BEGIN Records to use
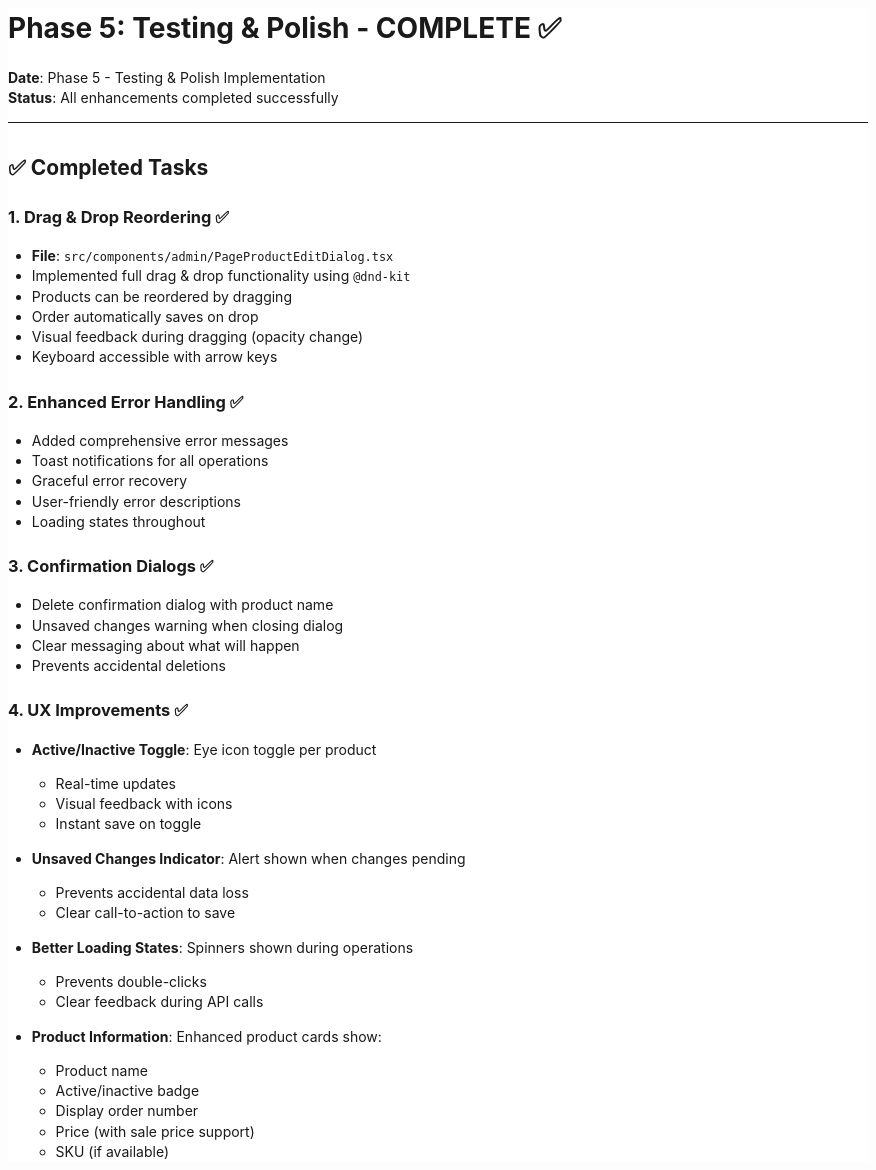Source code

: # Phase 5: Testing & Polish - COMPLETE ✅

**Date**: Phase 5 - Testing & Polish Implementation  
**Status**: All enhancements completed successfully

---

## ✅ Completed Tasks

### 1. Drag & Drop Reordering ✅
- **File**: `src/components/admin/PageProductEditDialog.tsx`
- Implemented full drag & drop functionality using `@dnd-kit`
- Products can be reordered by dragging
- Order automatically saves on drop
- Visual feedback during dragging (opacity change)
- Keyboard accessible with arrow keys

### 2. Enhanced Error Handling ✅
- Added comprehensive error messages
- Toast notifications for all operations
- Graceful error recovery
- User-friendly error descriptions
- Loading states throughout

### 3. Confirmation Dialogs ✅
- Delete confirmation dialog with product name
- Unsaved changes warning when closing dialog
- Clear messaging about what will happen
- Prevents accidental deletions

### 4. UX Improvements ✅
- **Active/Inactive Toggle**: Eye icon toggle per product
  - Real-time updates
  - Visual feedback with icons
  - Instant save on toggle
  
- **Unsaved Changes Indicator**: Alert shown when changes pending
  - Prevents accidental data loss
  - Clear call-to-action to save
  
- **Better Loading States**: Spinners shown during operations
  - Prevents double-clicks
  - Clear feedback during API calls
  
- **Product Information**: Enhanced product cards show:
  - Product name
  - Active/inactive badge
  - Display order number
  - Price (with sale price support)
  - SKU (if available)
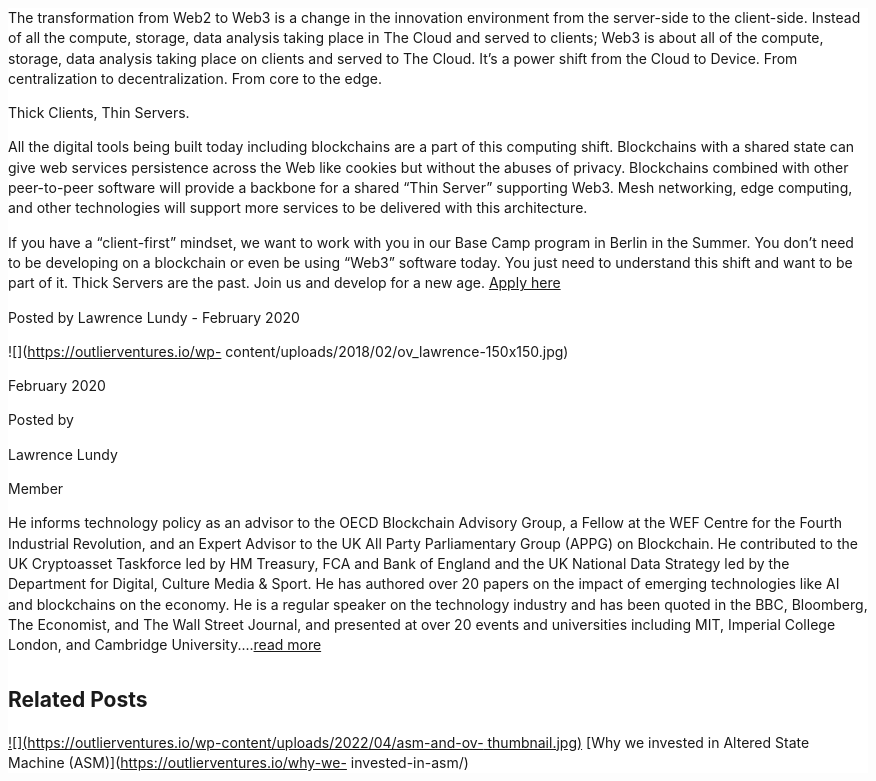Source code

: The transformation from Web2 to Web3 is a change in the innovation environment
from the server-side to the client-side. Instead of all the compute, storage,
data analysis taking place in The Cloud and served to clients; Web3 is about
all of the compute, storage, data analysis taking place on clients and served
to The Cloud. It’s a power shift from the Cloud to Device. From centralization
to decentralization. From core to the edge.

Thick Clients, Thin Servers.

All the digital tools being built today including blockchains are a part of
this computing shift. Blockchains with a shared state can give web services
persistence across the Web like cookies but without the abuses of privacy.
Blockchains combined with other peer-to-peer software will provide a backbone
for a shared “Thin Server” supporting Web3. Mesh networking, edge computing,
and other technologies will support more services to be delivered with this
architecture.

If you have a “client-first” mindset, we want to work with you in our Base
Camp program in Berlin in the Summer. You don’t need to be developing on a
blockchain or even be using “Web3” software today. You just need to understand
this shift and want to be part of it. Thick Servers are the past. Join us and
develop for a new age. [Apply here](https://outlierventures.io/base-camp/)

Posted by Lawrence Lundy - February 2020

![](https://outlierventures.io/wp-
content/uploads/2018/02/ov_lawrence-150x150.jpg)

February 2020

Posted by

Lawrence Lundy

Member

He informs technology policy as an advisor to the OECD Blockchain Advisory
Group, a Fellow at the WEF Centre for the Fourth Industrial Revolution, and an
Expert Advisor to the UK All Party Parliamentary Group (APPG) on Blockchain.
He contributed to the UK Cryptoasset Taskforce led by HM Treasury, FCA and
Bank of England and the UK National Data Strategy led by the Department for
Digital, Culture Media & Sport. He has authored over 20 papers on the impact
of emerging technologies like AI and blockchains on the economy. He is a
regular speaker on the technology industry and has been quoted in the BBC,
Bloomberg, The Economist, and The Wall Street Journal, and presented at over
20 events and universities including MIT, Imperial College London, and
Cambridge University....[read
more](https://outlierventures.io/?post_type=team&p=140)

## Related Posts

[ ![](https://outlierventures.io/wp-content/uploads/2022/04/asm-and-ov-
thumbnail.jpg)](https://outlierventures.io/why-we-invested-in-asm/) [Why we
invested in Altered State Machine (ASM)](https://outlierventures.io/why-we-
invested-in-asm/)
END Records to use
Assignment ▸
Within the entries, find all lines that contain "storage" and copy each one.

Expected output ▸
from the server-side to the client-side. Instead of all the compute, storage,
all of the compute, storage, data analysis taking place on clients and served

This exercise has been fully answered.